Exercise: From the records below, transcribe only the lines running from the one with "[242,288,331,301] employability ->" through the one with "[89,396,142,407] 1.female ->". Keep both of those end lines.

━━━━━ Records supplied

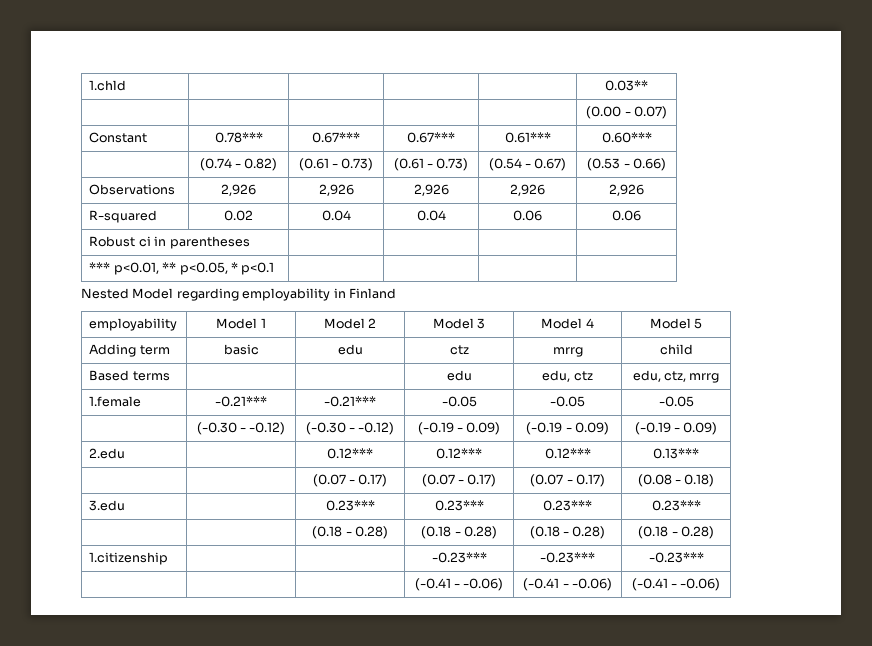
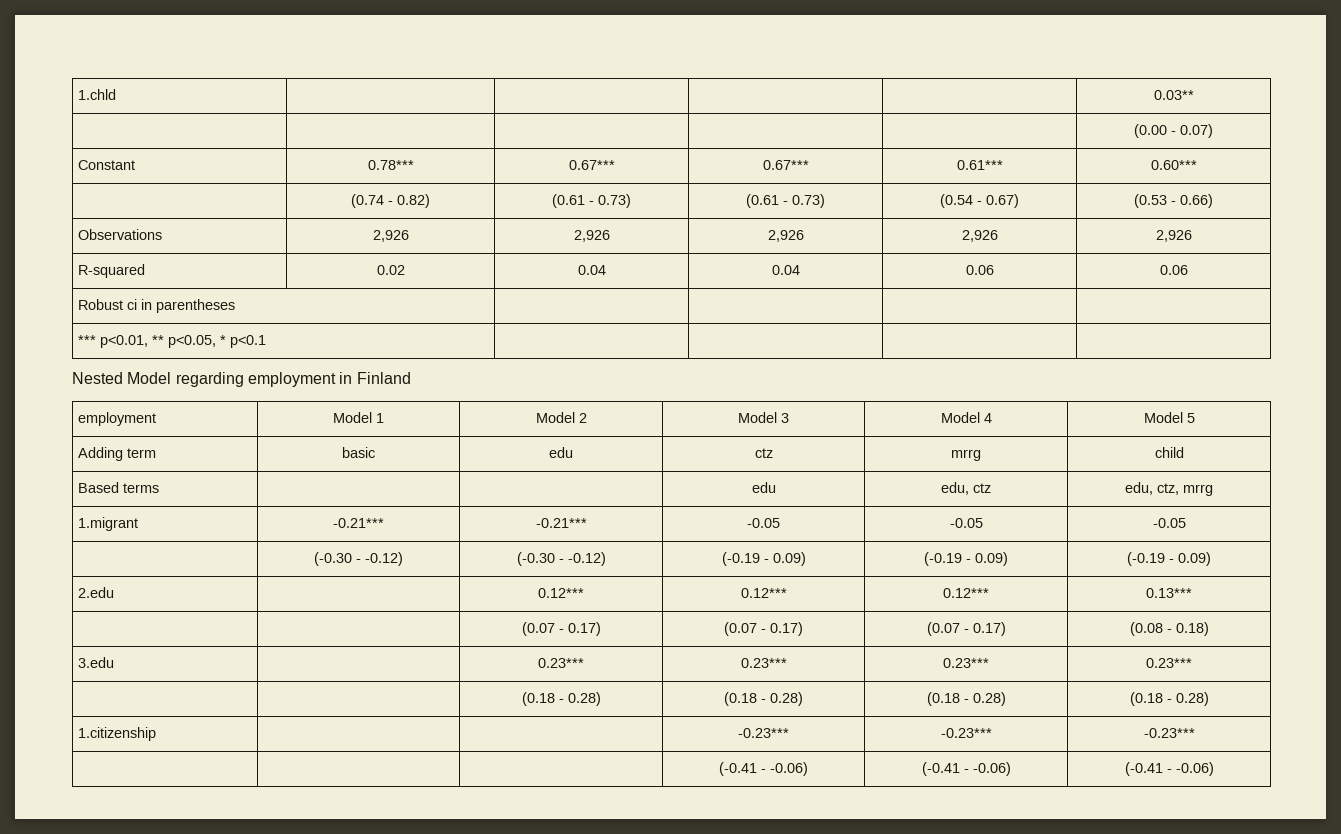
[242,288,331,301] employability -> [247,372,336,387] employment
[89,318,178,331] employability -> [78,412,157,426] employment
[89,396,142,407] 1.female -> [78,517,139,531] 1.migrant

━━━━━━━━━━
━━━━━ Records supplied

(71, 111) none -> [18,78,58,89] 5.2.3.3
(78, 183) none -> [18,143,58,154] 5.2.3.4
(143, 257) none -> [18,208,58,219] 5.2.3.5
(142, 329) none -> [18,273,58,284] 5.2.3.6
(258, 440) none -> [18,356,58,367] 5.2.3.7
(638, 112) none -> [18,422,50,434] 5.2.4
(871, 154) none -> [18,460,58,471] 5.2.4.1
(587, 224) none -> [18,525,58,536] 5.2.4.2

━━━━━━━━━━

Task answer:
[242,288,331,301] employability -> [247,372,336,387] employment
[89,318,178,331] employability -> [78,412,157,426] employment
[89,396,142,407] 1.female -> [78,517,139,531] 1.migrant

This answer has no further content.